++++ DATA SUPPLIED ++++
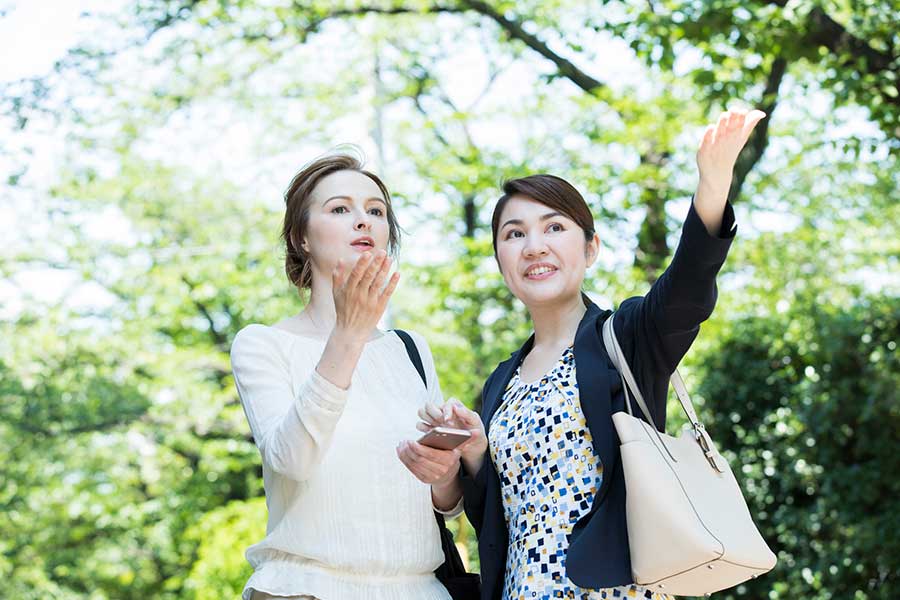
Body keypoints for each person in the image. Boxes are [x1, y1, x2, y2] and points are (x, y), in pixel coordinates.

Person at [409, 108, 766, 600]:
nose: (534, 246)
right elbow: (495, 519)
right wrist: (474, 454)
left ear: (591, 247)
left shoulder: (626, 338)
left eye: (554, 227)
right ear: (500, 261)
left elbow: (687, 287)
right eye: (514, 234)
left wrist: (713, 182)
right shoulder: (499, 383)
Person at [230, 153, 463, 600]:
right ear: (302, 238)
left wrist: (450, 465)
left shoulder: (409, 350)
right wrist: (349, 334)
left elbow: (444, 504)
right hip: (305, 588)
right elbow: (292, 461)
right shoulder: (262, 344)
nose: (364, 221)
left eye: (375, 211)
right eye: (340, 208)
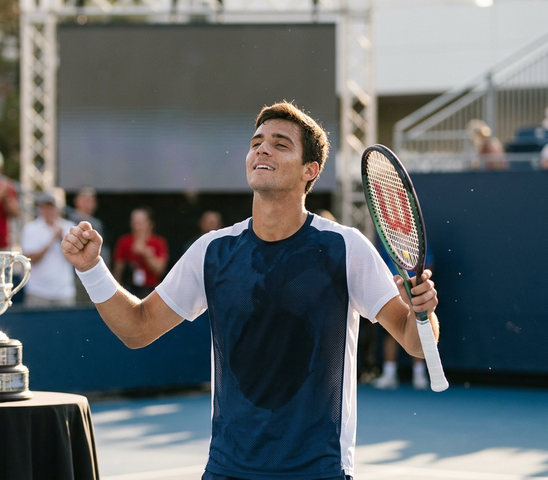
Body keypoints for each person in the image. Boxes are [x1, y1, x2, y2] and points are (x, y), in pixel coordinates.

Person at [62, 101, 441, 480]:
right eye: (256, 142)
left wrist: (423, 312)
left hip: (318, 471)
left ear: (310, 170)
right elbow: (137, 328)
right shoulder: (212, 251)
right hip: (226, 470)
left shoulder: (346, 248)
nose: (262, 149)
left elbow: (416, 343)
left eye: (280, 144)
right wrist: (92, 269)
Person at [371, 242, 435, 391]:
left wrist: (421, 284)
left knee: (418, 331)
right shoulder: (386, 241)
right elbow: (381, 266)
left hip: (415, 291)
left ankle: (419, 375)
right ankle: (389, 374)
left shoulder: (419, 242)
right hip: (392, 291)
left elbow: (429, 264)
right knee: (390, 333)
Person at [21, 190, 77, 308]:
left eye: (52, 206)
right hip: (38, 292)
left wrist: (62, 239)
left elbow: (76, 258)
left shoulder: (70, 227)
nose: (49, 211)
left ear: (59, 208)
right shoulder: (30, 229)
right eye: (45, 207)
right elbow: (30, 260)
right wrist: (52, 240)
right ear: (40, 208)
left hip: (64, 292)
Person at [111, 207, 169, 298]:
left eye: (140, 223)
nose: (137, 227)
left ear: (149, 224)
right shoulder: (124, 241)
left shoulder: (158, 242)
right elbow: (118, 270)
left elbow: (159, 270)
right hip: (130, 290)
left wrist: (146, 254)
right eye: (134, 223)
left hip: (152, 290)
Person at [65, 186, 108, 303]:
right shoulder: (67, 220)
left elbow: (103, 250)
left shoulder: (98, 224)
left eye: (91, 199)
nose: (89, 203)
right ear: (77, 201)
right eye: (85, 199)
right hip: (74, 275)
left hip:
++++
ASSIGNMENT:
Copy exactly the stretch of data above from the line with "nose: (49, 211)" through the line with "nose: (89, 203)", and omit all other lines.

TASK SOLUTION:
nose: (49, 211)
left ear: (59, 208)
right shoulder: (30, 229)
right eye: (45, 207)
right elbow: (30, 260)
right wrist: (52, 240)
right ear: (40, 208)
left hip: (64, 292)
Person at [111, 207, 169, 298]:
left eye: (140, 223)
nose: (137, 227)
left ear: (149, 224)
right shoulder: (124, 241)
left shoulder: (158, 242)
right elbow: (118, 270)
left elbow: (159, 270)
right hip: (130, 290)
left wrist: (146, 254)
right eye: (134, 223)
left hip: (152, 290)
Person at [65, 186, 108, 303]:
right shoulder: (67, 220)
left elbow: (103, 250)
left shoulder: (98, 224)
left eye: (91, 199)
nose: (89, 203)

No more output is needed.